* **Problem description**: Copy the listing word for word, from its first line through the line holding "What is the approximate value of D at 4?", with both ends included.

(Chart-based quiz listing)
■ ■ ■ ■ ■ ■ ■

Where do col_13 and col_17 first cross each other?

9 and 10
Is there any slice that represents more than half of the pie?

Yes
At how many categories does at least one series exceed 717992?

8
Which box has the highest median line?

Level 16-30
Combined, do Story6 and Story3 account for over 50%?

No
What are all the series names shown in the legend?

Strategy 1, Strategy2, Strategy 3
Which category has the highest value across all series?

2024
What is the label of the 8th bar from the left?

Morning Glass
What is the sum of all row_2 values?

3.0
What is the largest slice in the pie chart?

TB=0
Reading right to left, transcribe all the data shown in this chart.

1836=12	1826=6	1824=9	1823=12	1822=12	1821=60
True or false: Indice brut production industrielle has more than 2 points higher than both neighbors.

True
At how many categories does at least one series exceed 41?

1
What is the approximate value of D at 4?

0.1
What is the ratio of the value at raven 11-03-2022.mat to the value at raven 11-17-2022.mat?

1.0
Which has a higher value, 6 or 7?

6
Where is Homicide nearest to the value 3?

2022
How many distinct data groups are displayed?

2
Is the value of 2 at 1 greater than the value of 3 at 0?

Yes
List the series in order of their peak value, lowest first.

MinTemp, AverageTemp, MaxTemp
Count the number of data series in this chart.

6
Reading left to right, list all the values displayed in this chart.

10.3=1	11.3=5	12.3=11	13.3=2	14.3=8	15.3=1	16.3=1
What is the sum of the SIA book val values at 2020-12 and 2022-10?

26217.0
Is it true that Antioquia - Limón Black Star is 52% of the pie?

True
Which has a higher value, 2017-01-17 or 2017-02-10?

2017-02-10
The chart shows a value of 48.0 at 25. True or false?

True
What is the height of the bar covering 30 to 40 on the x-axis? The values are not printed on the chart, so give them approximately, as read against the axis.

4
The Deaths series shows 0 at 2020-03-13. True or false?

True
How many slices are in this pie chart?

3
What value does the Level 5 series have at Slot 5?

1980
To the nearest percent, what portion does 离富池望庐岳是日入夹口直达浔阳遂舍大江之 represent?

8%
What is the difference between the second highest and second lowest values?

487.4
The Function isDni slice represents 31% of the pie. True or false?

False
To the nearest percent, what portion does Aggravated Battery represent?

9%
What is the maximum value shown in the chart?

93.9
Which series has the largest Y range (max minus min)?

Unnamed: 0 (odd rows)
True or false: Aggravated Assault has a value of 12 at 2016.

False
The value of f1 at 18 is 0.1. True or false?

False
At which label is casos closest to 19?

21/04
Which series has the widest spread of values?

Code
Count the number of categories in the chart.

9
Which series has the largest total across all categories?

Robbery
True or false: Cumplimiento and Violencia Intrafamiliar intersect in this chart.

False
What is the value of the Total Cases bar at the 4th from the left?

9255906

■ ■ ■ ■ ■ ■ ■

* **Answer**:
Where do col_13 and col_17 first cross each other?

9 and 10
Is there any slice that represents more than half of the pie?

Yes
At how many categories does at least one series exceed 717992?

8
Which box has the highest median line?

Level 16-30
Combined, do Story6 and Story3 account for over 50%?

No
What are all the series names shown in the legend?

Strategy 1, Strategy2, Strategy 3
Which category has the highest value across all series?

2024
What is the label of the 8th bar from the left?

Morning Glass
What is the sum of all row_2 values?

3.0
What is the largest slice in the pie chart?

TB=0
Reading right to left, transcribe all the data shown in this chart.

1836=12	1826=6	1824=9	1823=12	1822=12	1821=60
True or false: Indice brut production industrielle has more than 2 points higher than both neighbors.

True
At how many categories does at least one series exceed 41?

1
What is the approximate value of D at 4?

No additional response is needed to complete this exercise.